**Description of the task**
Using the source document on rolling conversation summarization, explain in one to three sentences why this summarization approach is said to suit the memory graph system.

**Source document**
= Beginning of Section =

No information gets lost between windows.
Step 3: AI-Powered Compression
For each window, we use a carefully crafted LLM prompt that focuses on:
✅ Information Preservation — Capture ALL key facts, decisions, and answers
✅ Entity Extraction — Keep specific names, numbers, dates, technical terms
✅ Context Continuity — Maintain the conversation flow
✅ Role Attribution — Preserve who said what
✅ Temporal Flow — Keep events in logical sequence
Step 4: Structured Output
The LLM returns structured JSON that matches our Message schema exactly:
{
"messages": [
{
"content": "Dense, information-rich summary...",
"role_type": "user",
"role": "Alice",
"timestamp": "2024-10-07T10:30:00Z",
"name": "conversation_summary_window_1"
},
...
]
}
The Results
Default Configuration: 10 messages per window → 4 summary messages
Context Retention: 100% (nothing lost between windows)
Processing Speed: Async LLM calls with 10,000 token limit per window
Error Resilience: Graceful fallbacks if summarisation fails
Why This Matters for Memory Graphs
Our memory graph system extracts entities and relationships from conversations. This summarisation approach is perfect because it:
- Preserves Entity Information — Names, places, projects stay intact
- Maintains Relationships — “Alice works with Bob on Project X” connections survive
- Keeps Temporal Context — When things happened matters for the graph
- Reduces Processing Load — Fewer messages = faster graph construction
- Enables Scale — Handle massive conversation histories efficiently
Smart Features Under the Hood
Adaptive Prompting
The system knows when it’s processing the last window and adjusts its prompt:
- Intermediate windows: “Maintain context for next window (Window N)”
- Final window: “This is the FINAL summary — ensure complete standalone context”
Multi-Speaker Awareness
Automatically detects conversation patterns:
- Single speaker: “Maintain single speaker context”
- Multiple speakers: “Preserve distinct speaker perspectives (user vs assistant)”
Configurable Thresholds
await summarizer.summarize_messages_rolling(
messages=messages,
window_size=10, # Messages per window (default: 10)
summary_size=4, # Target summaries per window (default: 4)
threshold=10 # Min messages to trigger (default: 10)
)
Skip summarisation for short conversations (below threshold), customise compression for your use case.
Error Handling That Just Works
Software fails. Networks hiccup. LLMs occasionally return weird responses. We handle it:
- ✅ Comprehensive logging at debug, info, warning, and error levels
- ✅ Fallback to original messages if any window summarisation fails
- ✅ Graceful degradation per window (one failure doesn’t break everything)

= End of Section =

**Listed records**

= Beginning of Section =

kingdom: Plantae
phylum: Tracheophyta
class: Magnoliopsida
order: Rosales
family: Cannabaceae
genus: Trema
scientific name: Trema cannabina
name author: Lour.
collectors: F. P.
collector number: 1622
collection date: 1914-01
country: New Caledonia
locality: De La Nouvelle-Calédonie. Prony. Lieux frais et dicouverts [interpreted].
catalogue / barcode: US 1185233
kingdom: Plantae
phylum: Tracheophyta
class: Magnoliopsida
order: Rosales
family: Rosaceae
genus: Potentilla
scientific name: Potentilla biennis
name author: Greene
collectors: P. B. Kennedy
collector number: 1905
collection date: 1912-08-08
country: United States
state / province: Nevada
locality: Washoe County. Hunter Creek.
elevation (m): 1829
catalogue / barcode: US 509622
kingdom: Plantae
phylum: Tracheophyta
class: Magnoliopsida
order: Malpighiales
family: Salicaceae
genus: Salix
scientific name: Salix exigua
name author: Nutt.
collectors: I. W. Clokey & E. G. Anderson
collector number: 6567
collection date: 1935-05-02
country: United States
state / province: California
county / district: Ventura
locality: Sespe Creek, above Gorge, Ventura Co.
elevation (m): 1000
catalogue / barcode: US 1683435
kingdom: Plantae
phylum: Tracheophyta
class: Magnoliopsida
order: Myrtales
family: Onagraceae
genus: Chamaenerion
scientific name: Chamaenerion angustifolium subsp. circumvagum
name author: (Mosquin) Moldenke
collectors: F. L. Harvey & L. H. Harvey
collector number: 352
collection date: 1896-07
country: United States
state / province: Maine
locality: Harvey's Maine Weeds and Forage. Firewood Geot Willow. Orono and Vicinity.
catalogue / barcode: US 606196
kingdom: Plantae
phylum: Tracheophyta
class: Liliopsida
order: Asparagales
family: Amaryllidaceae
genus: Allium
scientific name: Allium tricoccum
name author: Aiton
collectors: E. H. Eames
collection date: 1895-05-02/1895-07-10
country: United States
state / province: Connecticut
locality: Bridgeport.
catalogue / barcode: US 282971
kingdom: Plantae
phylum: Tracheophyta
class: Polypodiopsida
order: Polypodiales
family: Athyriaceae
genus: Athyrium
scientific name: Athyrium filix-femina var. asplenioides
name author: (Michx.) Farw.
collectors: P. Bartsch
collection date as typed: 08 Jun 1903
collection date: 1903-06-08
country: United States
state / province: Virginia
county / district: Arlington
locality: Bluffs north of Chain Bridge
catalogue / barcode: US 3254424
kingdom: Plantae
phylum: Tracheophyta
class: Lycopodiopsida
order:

= End of Section =

**Answer to this task**
The memory graph system extracts entities and relationships from conversations, and this approach keeps names, places, and projects intact, preserves relationship connections, and retains when things happened. It also reduces processing load, because fewer messages mean faster graph construction. It handles massive conversation histories efficiently.